Стас оглядел бледное лицо Роберта.
– Ты молодец. – Он перевел взгляд на наручные часы. – У нас двенадцать минут. И мне тоже есть что тебе рассказать. Знаешь, кажется, я уже видел эту «башню». В детстве… когда мой дед утонул у меня на глазах. Я тогда упал в воду. И заметил на дне кусок круглой кирпичной стены, заросшей водорослями, и кости.
Роберт округлил глаза, став еще бледнее.
– Почему ты никогда не говорил об этом?
– Я не помнил. Только сегодня вспомнил, когда был на озере. На Рокоте.
– Рокот? Это то озеро, за Леногорском? Озеро, где нельзя купаться? Какого хрена ты там делал?
Стас не сводил с Роберта взгляда.
– Это вторая важная вещь, которую я хочу тебе сказать. Если я сегодня не выживу, так хотя бы ты будешь знать, что я видел, и это тебе поможет.

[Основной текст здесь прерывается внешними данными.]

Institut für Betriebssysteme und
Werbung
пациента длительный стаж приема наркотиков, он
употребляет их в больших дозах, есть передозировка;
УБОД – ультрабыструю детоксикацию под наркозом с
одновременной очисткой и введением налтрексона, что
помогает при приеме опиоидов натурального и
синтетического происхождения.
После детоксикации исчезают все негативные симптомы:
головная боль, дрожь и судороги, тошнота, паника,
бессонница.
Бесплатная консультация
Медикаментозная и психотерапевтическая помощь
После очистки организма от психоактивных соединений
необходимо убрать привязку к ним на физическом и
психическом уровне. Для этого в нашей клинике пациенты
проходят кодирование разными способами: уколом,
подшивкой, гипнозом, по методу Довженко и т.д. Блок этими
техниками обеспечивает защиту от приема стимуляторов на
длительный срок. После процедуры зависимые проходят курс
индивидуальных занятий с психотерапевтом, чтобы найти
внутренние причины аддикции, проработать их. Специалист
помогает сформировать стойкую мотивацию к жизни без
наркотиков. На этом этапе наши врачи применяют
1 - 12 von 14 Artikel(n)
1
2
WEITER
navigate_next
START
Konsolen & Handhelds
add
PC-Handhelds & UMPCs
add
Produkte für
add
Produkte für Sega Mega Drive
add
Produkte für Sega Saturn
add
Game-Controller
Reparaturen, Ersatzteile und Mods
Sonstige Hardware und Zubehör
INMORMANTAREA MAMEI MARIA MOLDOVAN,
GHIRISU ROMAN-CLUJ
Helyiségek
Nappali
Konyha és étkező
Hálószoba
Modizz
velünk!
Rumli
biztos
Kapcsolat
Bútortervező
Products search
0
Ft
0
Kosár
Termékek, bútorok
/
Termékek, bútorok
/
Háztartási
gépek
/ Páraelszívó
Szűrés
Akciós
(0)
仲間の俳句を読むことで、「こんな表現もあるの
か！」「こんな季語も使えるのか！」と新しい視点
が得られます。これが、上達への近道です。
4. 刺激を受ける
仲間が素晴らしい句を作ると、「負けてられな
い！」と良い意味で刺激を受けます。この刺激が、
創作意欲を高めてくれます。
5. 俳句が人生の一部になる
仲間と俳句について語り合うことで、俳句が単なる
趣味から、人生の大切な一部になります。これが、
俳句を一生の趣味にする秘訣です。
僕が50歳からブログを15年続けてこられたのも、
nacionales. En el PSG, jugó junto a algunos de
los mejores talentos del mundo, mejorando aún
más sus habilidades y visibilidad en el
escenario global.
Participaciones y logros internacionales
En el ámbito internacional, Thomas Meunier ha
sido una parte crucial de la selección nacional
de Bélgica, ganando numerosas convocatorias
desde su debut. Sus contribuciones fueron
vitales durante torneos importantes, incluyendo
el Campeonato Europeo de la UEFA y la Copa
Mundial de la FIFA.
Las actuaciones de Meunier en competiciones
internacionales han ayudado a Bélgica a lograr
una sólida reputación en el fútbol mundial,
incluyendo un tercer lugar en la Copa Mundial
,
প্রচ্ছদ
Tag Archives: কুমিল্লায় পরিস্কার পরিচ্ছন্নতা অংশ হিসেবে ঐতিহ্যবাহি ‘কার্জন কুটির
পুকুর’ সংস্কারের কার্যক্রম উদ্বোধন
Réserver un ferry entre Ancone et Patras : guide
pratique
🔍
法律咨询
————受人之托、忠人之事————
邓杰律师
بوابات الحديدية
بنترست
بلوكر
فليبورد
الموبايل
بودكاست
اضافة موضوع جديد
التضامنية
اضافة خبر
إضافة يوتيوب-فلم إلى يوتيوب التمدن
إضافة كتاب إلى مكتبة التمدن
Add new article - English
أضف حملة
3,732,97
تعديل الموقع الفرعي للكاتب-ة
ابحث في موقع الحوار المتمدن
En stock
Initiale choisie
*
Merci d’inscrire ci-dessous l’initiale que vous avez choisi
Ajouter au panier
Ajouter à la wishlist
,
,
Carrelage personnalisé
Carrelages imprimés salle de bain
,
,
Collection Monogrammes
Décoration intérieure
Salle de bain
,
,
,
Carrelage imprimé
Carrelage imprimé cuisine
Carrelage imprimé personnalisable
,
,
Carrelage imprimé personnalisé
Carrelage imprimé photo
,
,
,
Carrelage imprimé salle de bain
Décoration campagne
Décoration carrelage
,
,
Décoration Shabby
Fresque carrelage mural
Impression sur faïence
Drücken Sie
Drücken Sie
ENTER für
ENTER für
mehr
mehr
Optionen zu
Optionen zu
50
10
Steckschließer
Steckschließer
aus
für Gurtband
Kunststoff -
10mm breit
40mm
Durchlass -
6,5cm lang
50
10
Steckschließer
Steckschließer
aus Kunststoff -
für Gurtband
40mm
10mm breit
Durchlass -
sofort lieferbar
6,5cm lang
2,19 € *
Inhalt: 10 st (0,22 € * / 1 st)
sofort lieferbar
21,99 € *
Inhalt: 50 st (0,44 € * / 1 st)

– Так, старик, давай без драматизма…
– Мы с Марьяной поехали сегодня на Рокот, – перебил Стас, говоря быстро, почти тараторя. – Мы там переспали, прямо на берегу. Марьяна потеряла со мной девственность. И у меня было ощущение, что само озеро заставило нас совершить это, понимаешь? Озеро. Потому что я ничего такого не собирался делать, похоже, как и Марьяна. Но как только мы зашли в воду, мы будто… не знаю… выпили виагры. Мы не думали ни о чем: что нас могут увидеть, что это чертов Рокот, что, в конце концов, под рукой нет презерватива… Тотальное отключение мозгов. Будто озеро хотело от нас… грехопадения и жертвы в виде невинности Марьяны и ее крови. Понимаешь? Ты понимаешь, Роб? Было ощущение, что мы с ней открыли что-то вроде местных Врат ада. Ты понимаешь?